Writing Arrays

Array write methods are separated based on two storage traits:

  • [Async]WritableStorageTraits methods perform write operations exclusively, and
  • [Async]ReadableWritableStorageTraits methods perform write operations and may perform read operations.

warning

Misuse of [Async]ReadableWritableStorageTraits Array methods can result in data loss due to partial writes being lost. zarrs does not currently offer a “synchronisation” API for locking chunks or array subsets.

Write-Only Methods

The [Async]WritableStorageTraits grouped methods exclusively perform write operations:

Store a Chunk

let chunk_indices: Vec<u64> = vec![1, 2];
let chunk_bytes: Vec<u8> = vec![...];
array.store_chunk(&chunk_indices, chunk_bytes.into())?;
let chunk_elements: Vec<f32> = vec![...];
array.store_chunk_elements(&chunk_indices, &chunk_elements)?;
let chunk_array = ArrayD::<f32>::from_shape_vec(
    vec![2, 2], // chunk shape
    chunk_elements
)?;
array.store_chunk_elements(&chunk_indices, chunk_array)?;

tip

If a chunk is written more than once, its element values depend on whichever operation wrote to the chunk last.

Store Chunks

store_chunks (and variants) will dissasemble the input into chunks, and encode and store them in parallel.
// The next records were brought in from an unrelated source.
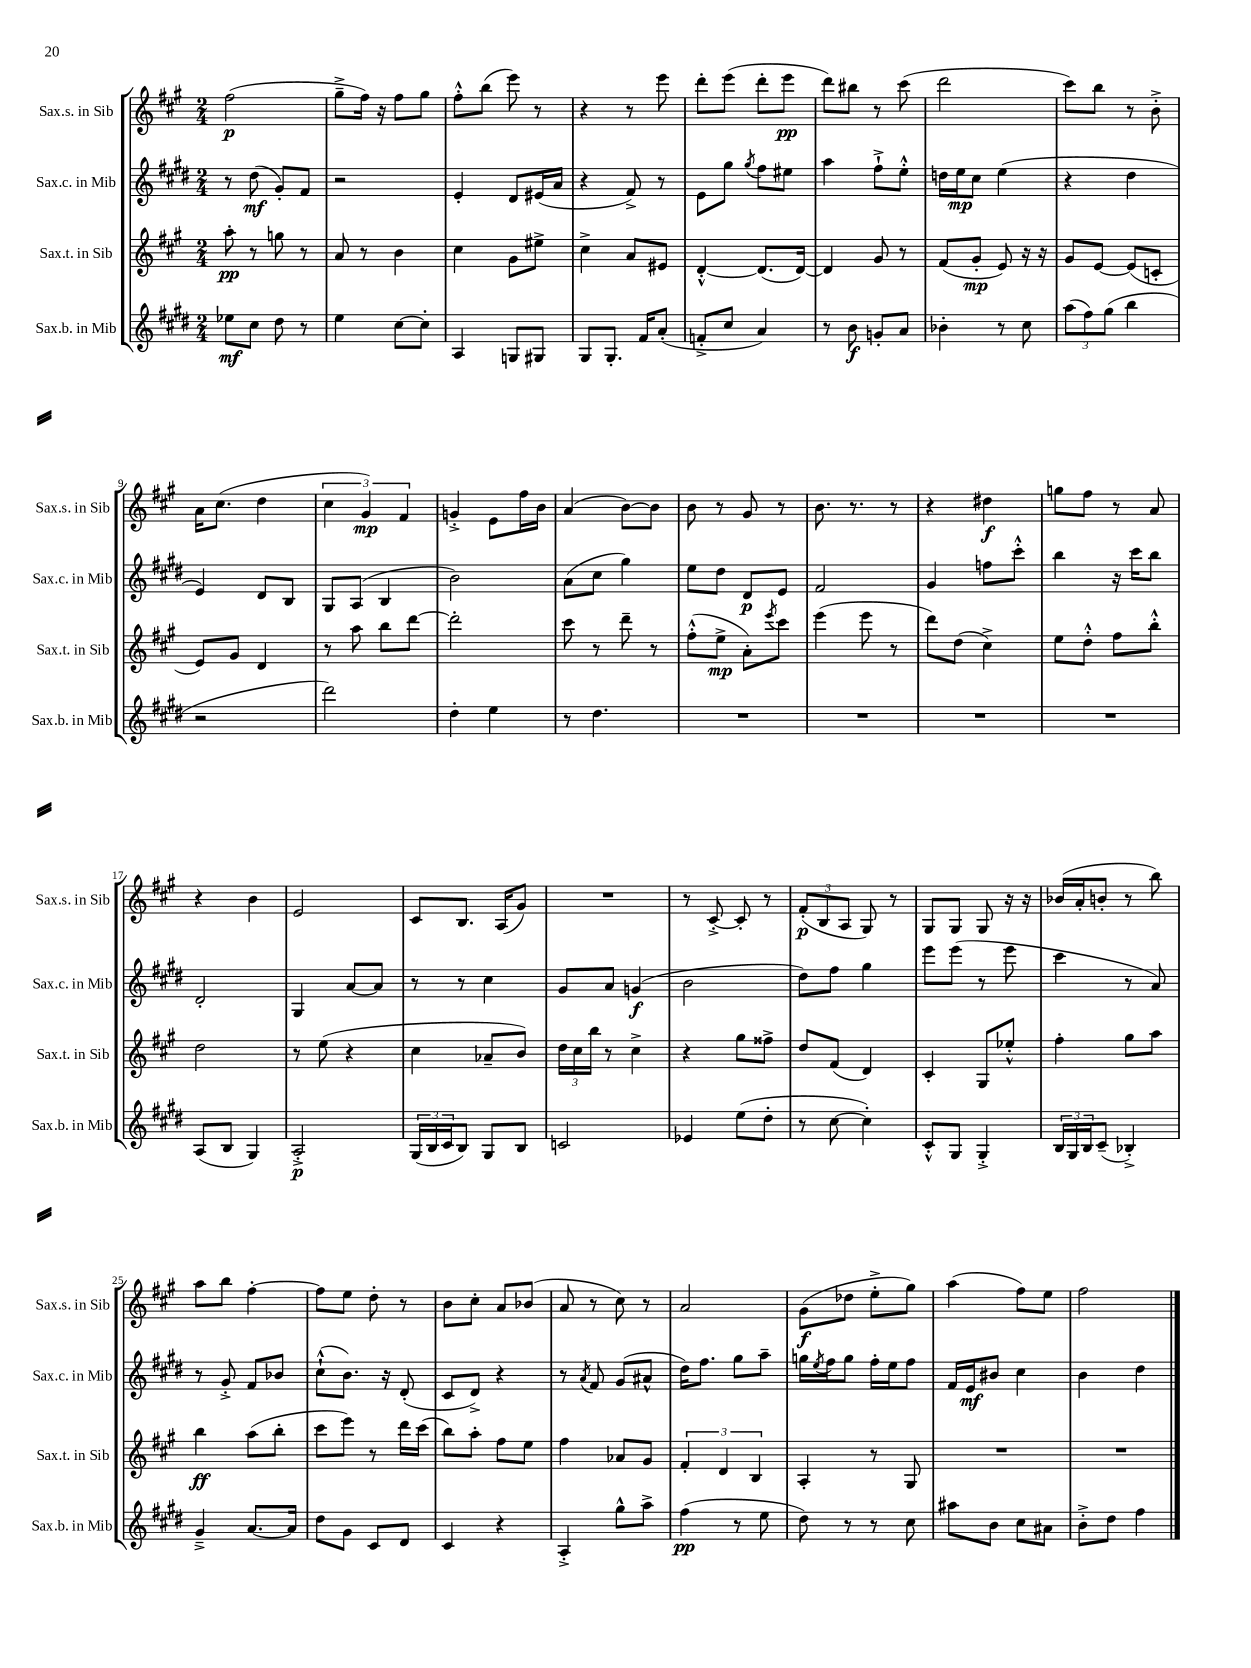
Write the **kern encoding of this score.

**kern	**kern	**kern	**kern
*staff4	*staff3	*staff2	*staff1
*clefG2	*clefG2	*clefG2	*clefG2
*k[f#c#g#d#]	*k[f#c#g#]	*k[f#c#g#d#]	*k[f#c#g#]
*M2/4	*M2/4	*M2/4	*M2/4
8ee-\L	8aa'\	8r	(2ff#\
8cc#\J	8r	(8dd#\	.
8dd#\	8gg\	8g#'/L)	.
8r	8r	8f#/J	.
=	=	=	=
4ee\	8a/	2r	8gg#~^\L
.	8r	.	16ff#\Jk)
.	.	.	16r
[8cc#\L	4b\	.	8ff#\L
8cc#'\]J	.	.	8gg#\J
=	=	=	=
4A/	4cc#\	4e'/	8ff#'^^\L
.	.	.	(8bb\J
8G/L	8g#\L	8d#/L	8eee\)
8G#/J	8ee#^\J	(16e#/L	8r
.	.	16a/JJ	.
=	=	=	=
8G#/L	4cc#^\	4r	4r
8.G#'/J	.	.	.
.	8a/L	8f#^/)	8r
16f#/LK	.	.	.
(8a'/J	8e#/J	8r	8eee\
=	=	=	=
8f'^/L	[4d'^^/	8e\L	8ddd'\L
8cc#/J	.	8gg#\J	(8eee\J
.	.	8qgg#/	.
4a/)	(8.d/]L	8ff#\L	8ddd'\L
.	.	8ee#\J	8eee\J
.	[16d/Jk)	.	.
=	=	=	=
8r	4d/]	4aa\	8ddd\L)
8b\	.	.	8bb#\J
8g'/L	8g#/	8ff#`^\L	8r
8a/J	8r	8ee'^^\J	(8ccc#\
=	=	=	=
4b-'\	(8f#/L	16dd\LL	2ddd\
.	.	16ee\J	.
.	8g#'/J	8cc#\J	.
8r	8e/)	(4ee\	.
8cc#\	16r	.	.
.	16r	.	.
=	=	=	=
(12aa\L	8g#/L	4r	8ccc#\L)
12ff#\)	.	.	.
.	[8e/J	.	8bb\J
(12gg#\J	.	.	.
4bb\	(8e/]L	4dd#\	8r
.	8c'/J	.	8b'^\
=	=	=	=
2r	8e/L)	4e/)	16a\LK
.	.	.	(8.cc#\J
.	8g#/J	.	.
.	4d/	8d#/L	4dd\
.	.	8B/J	.
=	=	=	=
2ddd#\)	8r	8G#/L	6cc#\
.	8aa\	(8A/J	.
.	.	.	6g#/)
.	8bb\L	4B/	.
.	.	.	6f#/
.	[8ddd\J	.	.
=	=	=	=
4dd#'\	2ddd'\]	2b\)	4g'^/
4ee\	.	.	8e\L
.	.	.	16ff#\L
.	.	.	16b\JJ
=	=	=	=
8r	8ccc#\	(8a\L	(4a/
4.dd#\	8r	8cc#\J	.
.	8ddd~\	4gg#\)	[8b\L)
.	8r	.	8b\]J
=	=	=	=
2r	(8ff#'^^\L	8ee\L	8b\
.	8ee^\J	8dd#\J	8r
.	8a'\L)	8d#/L	8g#/
.	8qeee/	.	.
.	8ccc#\J	8e/J	8r
=	=	=	=
2r	(4eee\	2f#/	8.b\
.	.	.	8.r
.	8eee\	.	.
.	8r	.	8r
=	=	=	=
2r	8ddd\L)	4g#/	4r
.	(8dd\J	.	.
.	4cc#^\)	8ff\L	4dd#\
.	.	8ccc#'^^\J	.
=	=	=	=
2r	8ee\L	4bb\	8gg\L
.	8dd'^^\J	.	8ff#\J
.	8ff#\L	16r	8r
.	.	16ccc#\LK	.
.	8bb'^^\J	8bb\J	8a/
=	=	=	=
(8A/L	2dd\	2d#'/	4r
8B/J	.	.	.
4G#/)	.	.	4b\
=	=	=	=
2A'^/	8r	4G#/	2e/
.	(8ee\	.	.
.	4r	[8a/L	.
.	.	8a/]J	.
=	=	=	=
(24G#/LL	4cc#\	8r	8c#/L
24B/	.	.	.
24c#/J	.	.	.
8B/J)	.	8r	8.B/J
8G#/L	8a-~/L	4cc#\	.
.	.	.	(16A/LK
8B/J	8b/J)	.	8g#/J)
=	=	=	=
2c/	24dd\LL	8g#/L	2r
.	24cc#\	.	.
.	24bb\JJ	.	.
.	8r	8a/J	.
.	4cc#^\	(4g/	.
=	=	=	=
4e-/	4r	2b\	8r
.	.	.	[8c#'^/
(8ee\L	8gg#\L	.	8c#'/]
8dd#'\J	8ff##^\J	.	8r
=	=	=	=
8r	8dd/L	8dd#\L)	(12f#'/L
.	.	.	12B/
[8cc#\	(8f#/J	8ff#\J	.
.	.	.	12A/J
4cc#'\])	4d/)	4gg#\	8G#/)
.	.	.	8r
=	=	=	=
8c#'^^/L	4c#'/	8eee\L	8G#/L
8G#/J	.	(8eee\J	8G#/J
4G#'^/	8G#/L	8r	8G#/
.	8ee-'^^/J	8eee\	16r
.	.	.	16r
=	=	=	=
24B/LL	4ff#'\	4ccc#\	(16b-/LL
24G#/	.	.	.
.	.	.	16a'/J
24B/J	.	.	.
(8c#~/J	.	.	8b'/J
4B-'^/)	8gg#\L	8r	8r
.	8aa\J	8a/)	8bb\)
=	=	=	=
4g#~^/	4bb\	8r	8aa\L
.	.	8g#'^/	8bb\J
[8.a/L	(8aa\L	8f#/L	[4ff#'\
.	8bb'\J	8b-/J	.
16a/]Jk	.	.	.
=	=	=	=
8dd#\L	8ccc#\L	(8cc#`^^\L	8ff#\]L
8g#\J	8eee\J)	8.b\J)	8ee\J
8c#/L	8r	.	8dd'\
.	.	16r	.
8d#/J	16ddd\LL	(8d#'/	8r
.	(16ccc#\JJ	.	.
=	=	=	=
4c#/	8bb\L)	8c#/L	8b\L
.	8aa'\J	8d#^/J)	8cc#'\J
4r	8ff#\L	4r	8a/L
.	8ee\J	.	(8b-/J
=	=	=	=
4A'^/	4ff#\	8r	8a/
.	.	8qa/	.
.	.	8f#/	8r
8gg#^^\L	8a-/L	(8g#/L	8cc#\)
8aa^\J	8g#/J	8a#^^/J	8r
=	=	=	=
(4ff#\	6f#'/	16dd#\LK)	2a/
.	.	8.ff#\J	.
.	6d/	.	.
8r	.	8gg#\L	.
.	6B/	.	.
8ee\	.	8aa~\J	.
=	=	=	=
8dd#\)	4A'/	16gg\LL	(8g#\L
.	.	8qee/	.
.	.	16ff#\J	.
8r	.	8gg\J	8dd-\J
8r	8r	16ff#'\LL	8ee'^\L
.	.	16ee\J	.
8cc#\	8G#/	8ff#\J	8gg#\J)
=	=	=	=
8aa#\L	2r	16f#/LL	(4aa\
.	.	16e/J	.
8b\J	.	8b#/J	.
8cc#\L	.	4cc#\	8ff#\L)
8a#\J	.	.	8ee\J
=	=	=	=
8b'^\L	2r	4b\	2ff#\
8dd#\J	.	.	.
4ff#\	.	4dd#\	.
==	==	==	==
*-	*-	*-	*-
let chunks = ArraySubset::new_with_ranges(&[0..2, 0..4]);
let chunks_bytes: Vec<u8> = vec![...];
array.store_chunks(&chunks, chunks_bytes.into())?;
// store_chunks_elements, store_chunks_ndarray...

Store an Encoded Chunk

An encoded chunk can be stored directly with store_encoded_chunk, bypassing the zarrs codec pipeline.

let encoded_chunk_bytes: Vec<u8> = ...;
array.store_encoded_chunk(&chunks, encoded_chunk_bytes.into())?;

tip

Currently, the most performant path for uncompressed writing on Linux is to reuse page aligned buffers via store_encoded_chunk with direct IO enabled for the FilesystemStore. See zarrs GitHub issue #58 for a discussion of this method.

Read-Write Methods

The [Async]ReadableWritableStorageTraits grouped methods perform write operations and may perform read operations:

These methods perform partial encoding. Codecs that do not support true partial encoding will retrieve chunks in their entirety, then decode, update, and store them.

It is the responsibility of zarrs consumers to ensure:

  • store_chunk_subset is not called concurrently on the same chunk, and
  • store_array_subset is not called concurrently on array subsets sharing chunks.

Partial writes to a chunk may be lost if these rules are not respected.

Store a Chunk Subset

array.store_chunk_subset_elements::<f32>(
    // chunk indices
    &[3, 1],
    // subset within chunk
    &ArraySubset::new_with_ranges(&[1..2, 0..4]),
    // subset elements
    &[-4.0; 4],
)?;

Store an Array Subset

array.store_array_subset_elements::<f32>(
    &ArraySubset::new_with_ranges(&[0..8, 6..7]),
    &[123.0; 8],
)?;

Partial Encoding with the Sharding Codec

In zarrs, the sharding_indexed codec is the only codec that supports real partial encoding if the Experimental Partial Encoding option is enabled. If disabled (default), chunks are always fully decoded and updated before being stored.

To enable partial encoding:

// Set experimental_partial_encoding to true by default
zarrs::config::global_config_mut().set_experimental_partial_encoding(true);

// Manually set experimental_partial_encoding to true for an operation
let mut options = CodecOptions::default();
options.set_experimental_partial_encoding(true);

warning

The asynchronous API does not yet support partial encoding.

This enables Array::store_array_subset, Array::store_chunk_subset, Array::partial_encoder, and variants to use partial encoding for sharded arrays. Inner chunks can be written in an append-only fashion without reading previously written inner chunks (if their elements do not require updating).

warning

Since partial encoding is append-only for sharded arrays, updating a chunk does not remove the originally encoded data. Make sure to align writes to the inner chunks, otherwise your shards will be much larger than they should be.